A BlackBerry não fabrica celulares há anos, mas suas ações praticamente duplicaram no último ano, passando de 3,95 para 7,79 dólares, numa recuperação expressiva para a antiga fabricante de smartphones cuja cotação atingiu um pico próximo dos 147 dólares em meados de 2008. Essa valorização reflete o crescente interesse dos investidores na transformação da empresa numa companhia de software para cibersegurança em automóveis e, mais recentemente, robótica.
Dos cerca de 90 milhões de veículos produzidos anualmente, aproximadamente 25% utilizam tecnologias avançadas de software, como cockpits digitais e sistemas avançados de assistência ao condutor. A BlackBerry afirma deter cerca de 95% de participação de mercado nesse segmento avançado, com parceiros como Nvidia, Qualcomm, Arm, Texas Instruments e Intel adotando o sistema operacional QNX como plataforma.
O CEO da BlackBerry, John Giamatteo, afirmou que a empresa é cuidadosa quanto à quantidade de IA que coloca no código de seus produtos, devido à natureza crítica do trabalho realizado pelo QNX, que executa software em automóveis, robôs e outras máquinas onde uma falha não é uma opção.
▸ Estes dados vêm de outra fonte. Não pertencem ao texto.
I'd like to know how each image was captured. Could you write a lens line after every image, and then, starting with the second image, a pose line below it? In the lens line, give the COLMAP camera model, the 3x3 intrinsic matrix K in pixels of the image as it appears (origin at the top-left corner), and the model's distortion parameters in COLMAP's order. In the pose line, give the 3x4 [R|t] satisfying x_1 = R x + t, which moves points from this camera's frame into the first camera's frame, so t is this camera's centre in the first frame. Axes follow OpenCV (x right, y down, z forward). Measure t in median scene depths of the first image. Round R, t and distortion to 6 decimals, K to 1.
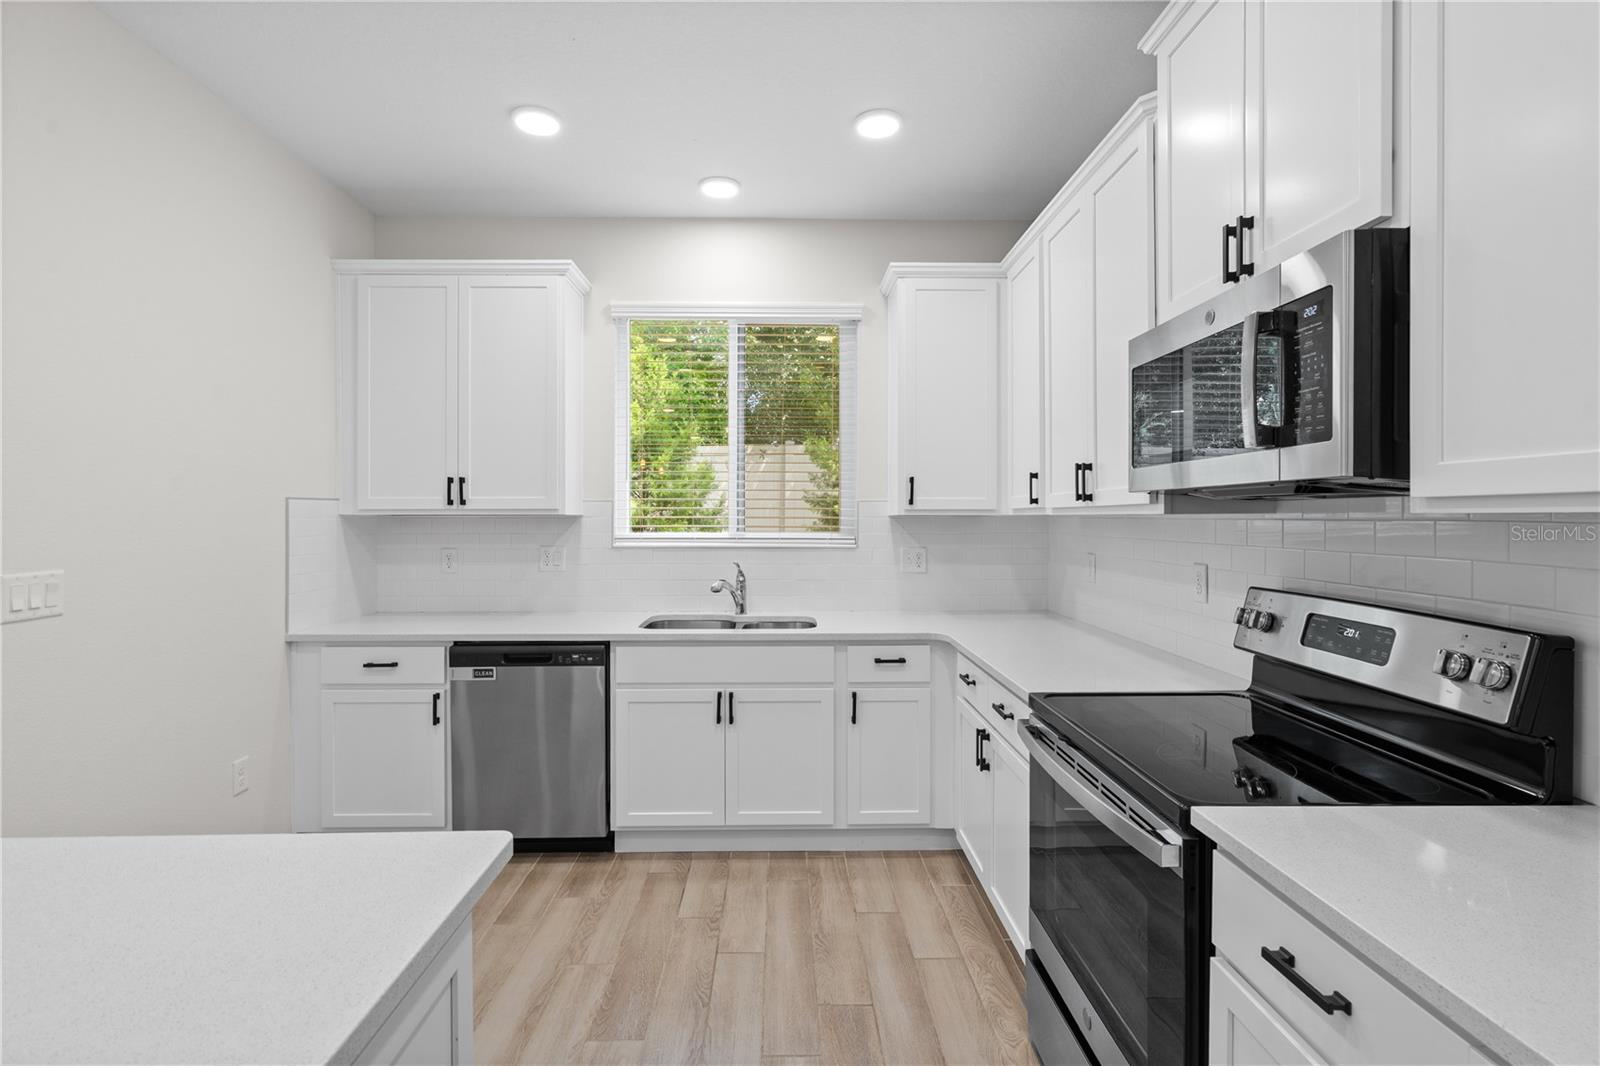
lens RADIAL K [[746.2, 0, 799.5], [0, 746.2, 523.8], [0, 0, 1]] dist [0.002403, -0.000915]
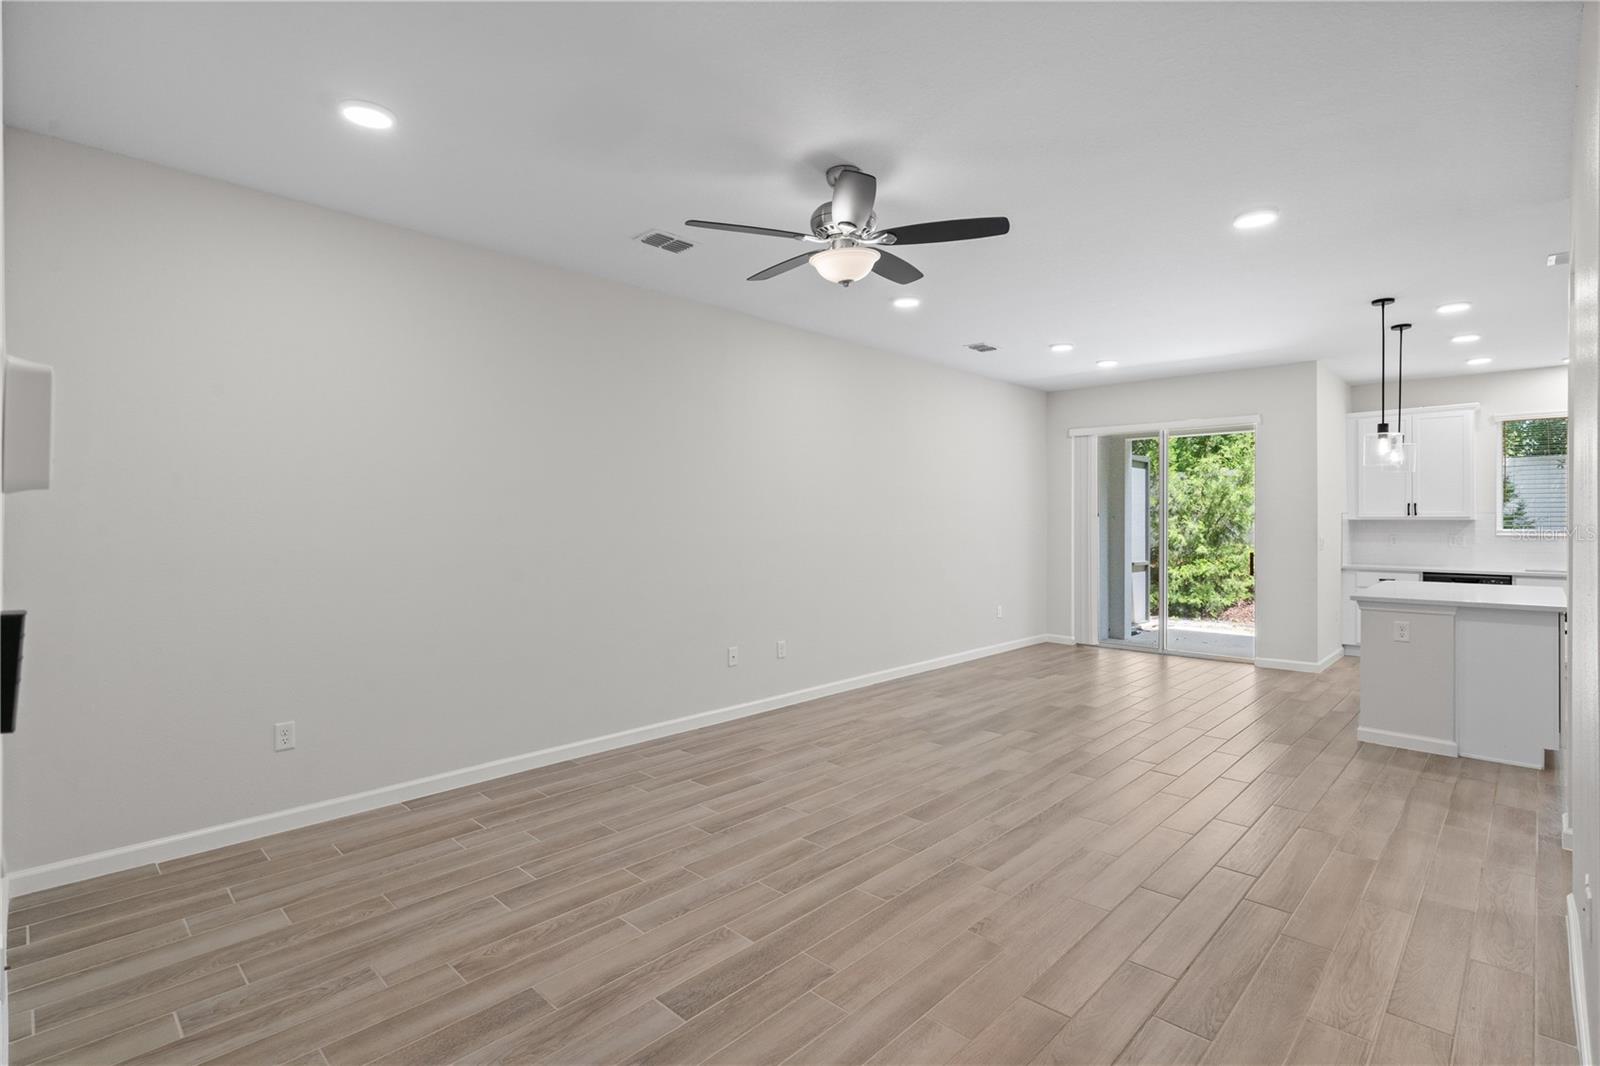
lens RADIAL K [[746.2, 0, 804.5], [0, 746.2, 519.6], [0, 0, 1]] dist [0.002403, -0.000915]
pose [[0.702601, 0.000966, -0.711583, -0.137192], [-0.004305, 0.999987, -0.002893, 0.002467], [0.711571, 0.005096, 0.702596, -1.907248]]
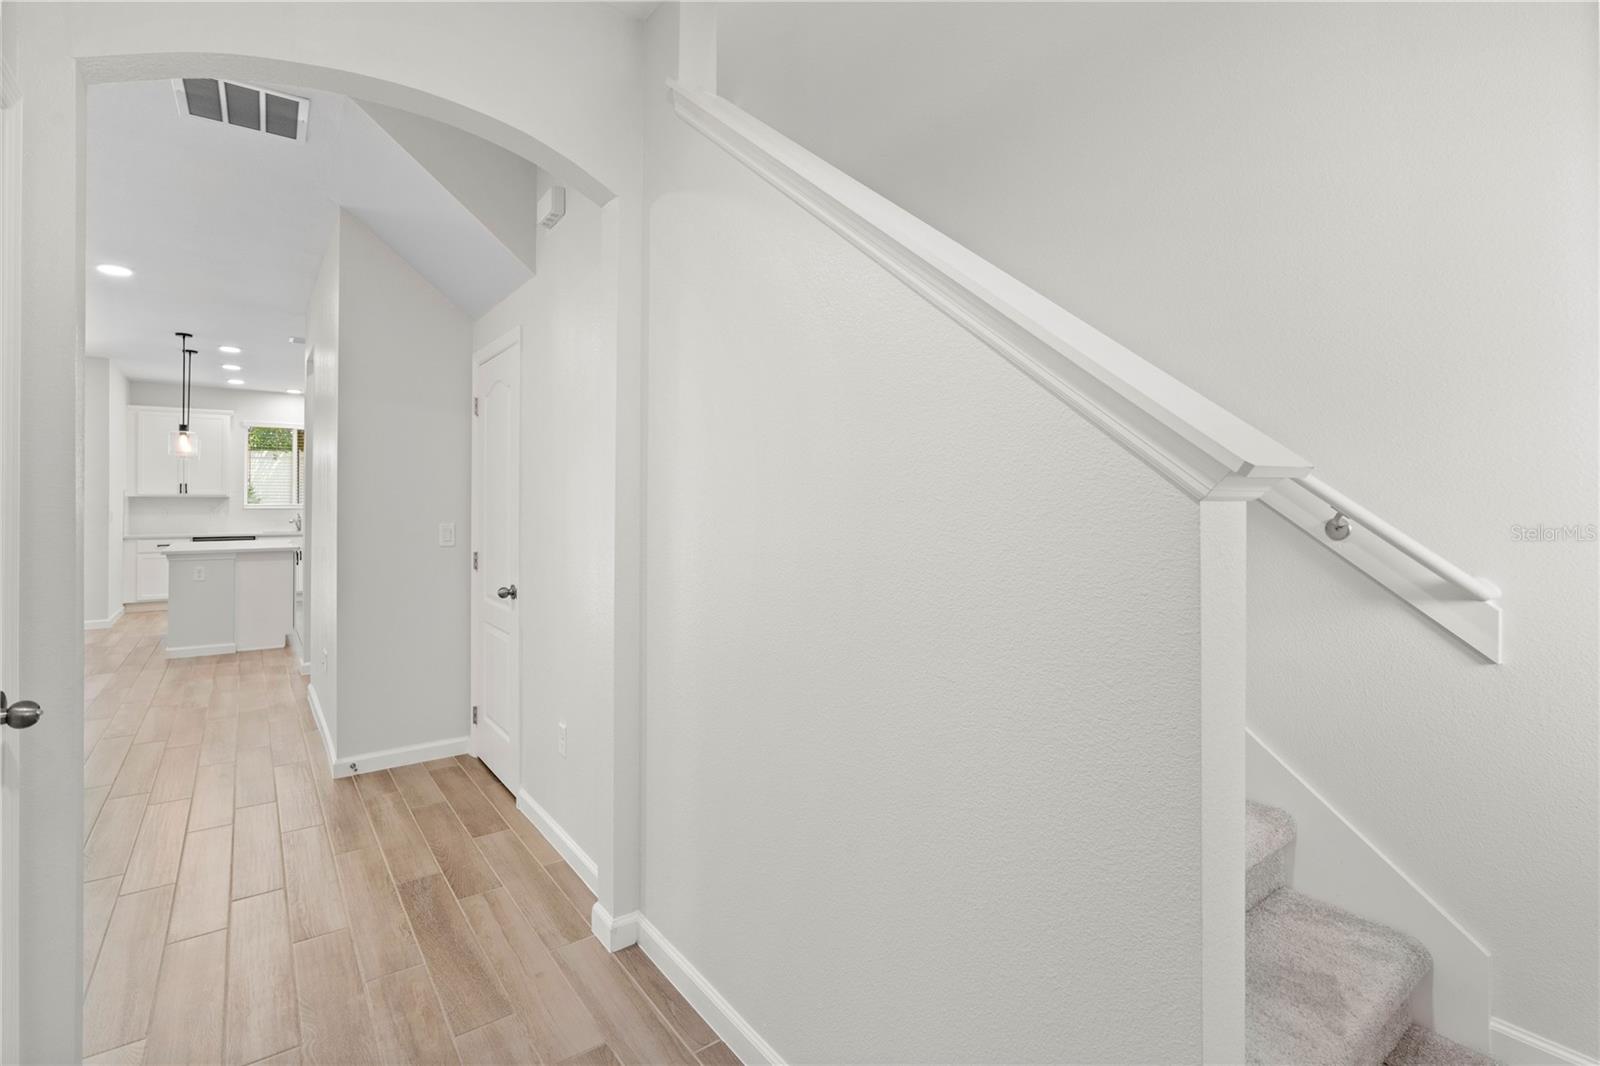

Isso não significa que a empresa evite completamente a IA, utilizando-a intensamente nos bastidores para testar produtos, acelerar trabalhos de integração e reduzir o tempo necessário para colocar produtos no mercado.
Giamatteo considerou que a indústria dos robotáxis ainda está em seus "primeiros dias" e que não espera uma transformação completa do setor nos próximos 12 a 18 meses, mas defendeu que se trata de uma tendência de longo prazo. Destacou também o conceito de "IA física", que engloba hardware capaz de raciocinar e agir no mundo real, desde robôs de armazém e empilhadores autônomos até braços robóticos cirúrgicos. A BlackBerry tem uma carteira de pedidos do QNX superior a 950 milhões de dólares, sendo a maior parte ainda relacionada com o setor automotivo.